Phylogenetic Analysis of Canine Adenovirus type 2 based on E3 gene. Phylogenetic tree based on a 842 nucleotide sequence of 26 strains of adenoviruses (CAV-1, CAV-2, EAV1 and BAV2) generated by using the neighbor- joining algorithm, test of phylogeny is the bootstrap method with 1000 replicates, using the MEGA 6.0 software program. Equine, and bovine adenoviruses were used as an out group

The partial 842 nucleotide sequence of ABT/MVC/CAV2/001 of E3 gene coded for 254 amino acids were shown in Table 2. The deduced amino acid sequence of ABT/MVC/CAV2/001 is compared with other Indian (Protein ID: QJZ27972-QJZ27977), Chinese (Protein ID: ACV90490), Italy (Protein ID: ADN96228-ADN96229, AFZ61865), Brazilian (Protein ID: ANF99502) and Canadian (Protein ID: AAB38732) isolates of CAV2.The deduced amino acid ABT/MVC/CAV2/001 revealed the consistent amino acid change at positions 126 (A → T), 136 (M → K), 138 (N → D), 172 (T → V), 186 (E → D), 216 (V → M), 222 (N → D), 227 (V → I), and 254 (S → P) are predominant mutations in CAV-2 of Indian strain while comparing with Chinese strain (ACV90490) and more similar with Brazilian, Italy and USA strains of CAV2. While comparing with Indian CAV2 isolates, the ABT/MVC/CAV2/001 revealed an additional amino acid changes at the position 251 to 255 as “KIRPM” instead of “ENQAH”. This is characteristic unique amino acid mutations present in the newly reported Indian strain.
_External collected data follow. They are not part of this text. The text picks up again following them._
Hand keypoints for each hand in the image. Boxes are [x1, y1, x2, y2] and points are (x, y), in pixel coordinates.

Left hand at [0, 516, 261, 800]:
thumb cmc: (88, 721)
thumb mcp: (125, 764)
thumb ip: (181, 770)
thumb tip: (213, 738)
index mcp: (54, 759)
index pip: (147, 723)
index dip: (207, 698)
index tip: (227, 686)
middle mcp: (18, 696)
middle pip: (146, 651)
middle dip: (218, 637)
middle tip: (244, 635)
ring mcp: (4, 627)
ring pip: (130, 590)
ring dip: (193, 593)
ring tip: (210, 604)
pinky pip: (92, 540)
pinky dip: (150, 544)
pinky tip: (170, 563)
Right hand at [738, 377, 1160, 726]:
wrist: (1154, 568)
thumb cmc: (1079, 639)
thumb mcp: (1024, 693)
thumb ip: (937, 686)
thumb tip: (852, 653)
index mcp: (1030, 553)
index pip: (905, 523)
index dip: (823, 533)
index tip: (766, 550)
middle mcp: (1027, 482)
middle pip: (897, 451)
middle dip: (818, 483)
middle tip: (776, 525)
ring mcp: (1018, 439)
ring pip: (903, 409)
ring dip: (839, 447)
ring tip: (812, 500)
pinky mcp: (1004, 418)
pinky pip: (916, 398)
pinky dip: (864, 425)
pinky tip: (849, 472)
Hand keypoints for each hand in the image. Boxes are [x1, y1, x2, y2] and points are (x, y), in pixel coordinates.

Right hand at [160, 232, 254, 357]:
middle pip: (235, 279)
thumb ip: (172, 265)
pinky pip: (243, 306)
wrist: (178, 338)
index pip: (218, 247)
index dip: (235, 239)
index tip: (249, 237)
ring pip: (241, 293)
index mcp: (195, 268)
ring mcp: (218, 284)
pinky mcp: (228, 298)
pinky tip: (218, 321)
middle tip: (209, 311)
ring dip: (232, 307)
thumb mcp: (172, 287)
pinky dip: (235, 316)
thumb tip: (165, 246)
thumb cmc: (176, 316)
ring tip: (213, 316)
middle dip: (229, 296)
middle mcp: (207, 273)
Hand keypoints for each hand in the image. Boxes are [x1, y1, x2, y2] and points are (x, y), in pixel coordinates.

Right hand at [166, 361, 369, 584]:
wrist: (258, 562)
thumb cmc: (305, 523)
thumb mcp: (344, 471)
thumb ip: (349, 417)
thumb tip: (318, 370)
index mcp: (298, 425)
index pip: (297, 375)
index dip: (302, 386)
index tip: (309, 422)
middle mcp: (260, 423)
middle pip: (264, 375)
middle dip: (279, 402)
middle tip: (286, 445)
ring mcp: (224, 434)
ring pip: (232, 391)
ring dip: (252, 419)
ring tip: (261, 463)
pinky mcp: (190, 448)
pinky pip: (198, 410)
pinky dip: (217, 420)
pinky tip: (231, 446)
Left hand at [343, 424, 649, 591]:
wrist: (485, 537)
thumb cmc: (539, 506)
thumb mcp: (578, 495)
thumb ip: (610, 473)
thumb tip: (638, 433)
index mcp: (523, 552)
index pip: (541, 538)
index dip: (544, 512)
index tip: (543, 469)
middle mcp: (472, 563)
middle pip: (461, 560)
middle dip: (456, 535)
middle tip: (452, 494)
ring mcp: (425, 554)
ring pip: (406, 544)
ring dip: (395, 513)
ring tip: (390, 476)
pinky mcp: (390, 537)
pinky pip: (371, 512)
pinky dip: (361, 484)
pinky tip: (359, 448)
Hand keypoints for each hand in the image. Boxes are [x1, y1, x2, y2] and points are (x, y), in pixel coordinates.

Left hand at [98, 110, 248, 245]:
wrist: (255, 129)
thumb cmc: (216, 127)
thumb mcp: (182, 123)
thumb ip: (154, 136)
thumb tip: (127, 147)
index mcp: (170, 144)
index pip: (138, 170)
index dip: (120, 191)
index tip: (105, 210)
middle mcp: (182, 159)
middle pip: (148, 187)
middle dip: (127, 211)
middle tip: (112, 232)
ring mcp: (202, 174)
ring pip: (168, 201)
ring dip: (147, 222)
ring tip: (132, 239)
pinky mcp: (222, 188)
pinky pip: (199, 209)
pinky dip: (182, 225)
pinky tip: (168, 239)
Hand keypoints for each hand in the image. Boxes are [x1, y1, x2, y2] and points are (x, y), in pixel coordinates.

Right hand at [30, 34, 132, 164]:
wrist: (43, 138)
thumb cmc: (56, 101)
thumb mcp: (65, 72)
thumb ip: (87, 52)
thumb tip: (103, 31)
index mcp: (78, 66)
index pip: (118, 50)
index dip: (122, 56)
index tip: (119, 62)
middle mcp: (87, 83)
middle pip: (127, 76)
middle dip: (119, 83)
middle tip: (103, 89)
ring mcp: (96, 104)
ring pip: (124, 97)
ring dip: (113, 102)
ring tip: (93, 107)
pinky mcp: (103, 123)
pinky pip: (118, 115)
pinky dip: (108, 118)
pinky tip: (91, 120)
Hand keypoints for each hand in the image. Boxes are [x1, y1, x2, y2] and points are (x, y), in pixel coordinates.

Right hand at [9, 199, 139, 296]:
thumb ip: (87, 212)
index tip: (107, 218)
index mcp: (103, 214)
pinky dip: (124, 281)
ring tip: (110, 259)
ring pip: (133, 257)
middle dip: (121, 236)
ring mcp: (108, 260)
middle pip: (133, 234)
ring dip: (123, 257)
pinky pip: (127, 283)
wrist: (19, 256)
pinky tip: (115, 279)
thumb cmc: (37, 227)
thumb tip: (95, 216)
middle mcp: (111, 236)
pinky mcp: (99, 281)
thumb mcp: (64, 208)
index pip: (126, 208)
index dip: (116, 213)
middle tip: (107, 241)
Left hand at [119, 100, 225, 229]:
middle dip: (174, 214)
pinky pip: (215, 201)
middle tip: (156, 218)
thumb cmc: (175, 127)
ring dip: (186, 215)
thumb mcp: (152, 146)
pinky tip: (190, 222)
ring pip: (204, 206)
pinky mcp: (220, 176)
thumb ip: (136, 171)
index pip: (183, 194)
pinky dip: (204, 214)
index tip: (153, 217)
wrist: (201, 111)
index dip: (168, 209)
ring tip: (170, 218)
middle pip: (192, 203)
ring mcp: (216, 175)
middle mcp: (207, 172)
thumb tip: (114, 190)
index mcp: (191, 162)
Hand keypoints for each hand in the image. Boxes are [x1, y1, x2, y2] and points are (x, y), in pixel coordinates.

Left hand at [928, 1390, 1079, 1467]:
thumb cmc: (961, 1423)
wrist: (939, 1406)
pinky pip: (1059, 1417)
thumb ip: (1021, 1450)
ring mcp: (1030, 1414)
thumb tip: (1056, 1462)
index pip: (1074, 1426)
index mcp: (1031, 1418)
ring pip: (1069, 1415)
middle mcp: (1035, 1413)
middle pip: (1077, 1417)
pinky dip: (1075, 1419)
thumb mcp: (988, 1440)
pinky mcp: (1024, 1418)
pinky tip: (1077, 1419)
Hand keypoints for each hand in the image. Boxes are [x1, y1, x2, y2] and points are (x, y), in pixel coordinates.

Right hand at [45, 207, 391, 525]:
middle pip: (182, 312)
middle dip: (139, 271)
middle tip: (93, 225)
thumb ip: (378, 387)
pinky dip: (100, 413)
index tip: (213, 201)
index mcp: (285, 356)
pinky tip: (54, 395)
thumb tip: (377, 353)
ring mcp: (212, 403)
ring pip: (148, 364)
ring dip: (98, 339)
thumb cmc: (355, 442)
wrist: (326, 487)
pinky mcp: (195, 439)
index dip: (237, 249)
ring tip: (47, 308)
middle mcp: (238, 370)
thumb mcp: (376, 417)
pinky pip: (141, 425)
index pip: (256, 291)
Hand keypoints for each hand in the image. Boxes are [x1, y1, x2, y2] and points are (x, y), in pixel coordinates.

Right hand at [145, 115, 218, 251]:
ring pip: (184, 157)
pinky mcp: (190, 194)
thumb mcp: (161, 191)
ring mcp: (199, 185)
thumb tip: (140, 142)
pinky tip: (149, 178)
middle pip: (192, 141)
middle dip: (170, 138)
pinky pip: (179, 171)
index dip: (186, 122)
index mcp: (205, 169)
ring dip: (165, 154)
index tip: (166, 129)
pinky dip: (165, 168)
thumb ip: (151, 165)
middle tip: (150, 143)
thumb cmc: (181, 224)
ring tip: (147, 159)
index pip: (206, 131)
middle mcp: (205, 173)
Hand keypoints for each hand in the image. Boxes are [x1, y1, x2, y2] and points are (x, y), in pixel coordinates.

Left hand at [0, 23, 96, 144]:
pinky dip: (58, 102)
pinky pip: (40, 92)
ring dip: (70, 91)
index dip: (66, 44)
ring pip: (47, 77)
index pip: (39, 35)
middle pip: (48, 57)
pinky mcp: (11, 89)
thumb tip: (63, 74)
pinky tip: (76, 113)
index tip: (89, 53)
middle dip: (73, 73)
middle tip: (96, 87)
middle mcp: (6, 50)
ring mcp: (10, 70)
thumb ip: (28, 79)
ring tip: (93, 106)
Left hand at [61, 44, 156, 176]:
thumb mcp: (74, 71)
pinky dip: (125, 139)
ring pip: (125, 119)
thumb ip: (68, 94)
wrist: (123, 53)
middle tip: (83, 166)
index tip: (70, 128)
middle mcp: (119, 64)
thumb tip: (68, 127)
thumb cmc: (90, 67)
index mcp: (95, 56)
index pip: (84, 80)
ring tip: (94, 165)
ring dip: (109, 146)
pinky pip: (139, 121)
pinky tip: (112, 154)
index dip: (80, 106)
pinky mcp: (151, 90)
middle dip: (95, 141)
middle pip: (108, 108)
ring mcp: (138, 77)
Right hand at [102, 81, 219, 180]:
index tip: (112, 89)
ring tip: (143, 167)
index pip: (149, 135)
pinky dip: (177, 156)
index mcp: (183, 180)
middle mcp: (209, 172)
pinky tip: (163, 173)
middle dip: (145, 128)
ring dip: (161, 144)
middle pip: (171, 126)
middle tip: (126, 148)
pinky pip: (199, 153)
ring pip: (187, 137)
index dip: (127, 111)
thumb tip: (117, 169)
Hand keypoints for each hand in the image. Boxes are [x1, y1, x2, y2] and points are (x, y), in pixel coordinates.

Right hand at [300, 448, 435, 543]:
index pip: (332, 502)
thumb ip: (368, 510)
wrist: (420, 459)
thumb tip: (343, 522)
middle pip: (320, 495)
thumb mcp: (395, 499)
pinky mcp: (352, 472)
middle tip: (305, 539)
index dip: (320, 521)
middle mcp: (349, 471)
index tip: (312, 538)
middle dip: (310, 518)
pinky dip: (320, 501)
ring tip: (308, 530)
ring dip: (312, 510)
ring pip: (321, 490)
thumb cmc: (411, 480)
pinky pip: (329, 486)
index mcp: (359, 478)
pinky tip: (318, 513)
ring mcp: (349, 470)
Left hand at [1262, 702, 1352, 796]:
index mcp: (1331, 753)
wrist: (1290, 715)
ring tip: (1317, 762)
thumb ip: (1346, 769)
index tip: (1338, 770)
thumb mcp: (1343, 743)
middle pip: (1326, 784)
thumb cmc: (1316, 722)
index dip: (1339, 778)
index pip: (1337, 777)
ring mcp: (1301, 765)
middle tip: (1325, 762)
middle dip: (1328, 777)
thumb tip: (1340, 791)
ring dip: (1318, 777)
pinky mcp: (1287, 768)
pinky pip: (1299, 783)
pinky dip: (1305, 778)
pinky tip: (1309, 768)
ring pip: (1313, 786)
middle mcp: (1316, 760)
The results of the present study are in agreement with Timurkan et al. [18] who also reported the fixed substitutions changes at amino acid position 126, 136, 138, 172, 186, 216, 222, 227 and 254 could be the result of the differences in the CAV-2 subgroups. There are nine different amino acids differences reported between the China-Indian strains. These amino acid differences suggest that the Indian strain belongs to America-Europe subgroup.

Table 2

Alignment of the deduced amino acid sequences of the partial-length E3 gene (253 amino acids) amplified using PCR

In the present study molecular characterization and evolutionary analyses based on the E3 gene of CAV2 revealed a novel strain that is currently circulating in field and also throw lights on needs of epidemiological surveillance of different subgroups of CAV type 2 in India. The CAV2 strain exhibited 96.8% and 100% homology at nucleotide and amino acid level respectively. Hence, the current vaccine strain may be used for control of canine adenovirus type 2 infections. However, more number of samples to be analysed to derive the conclusion about the relationship between vaccine and field strains.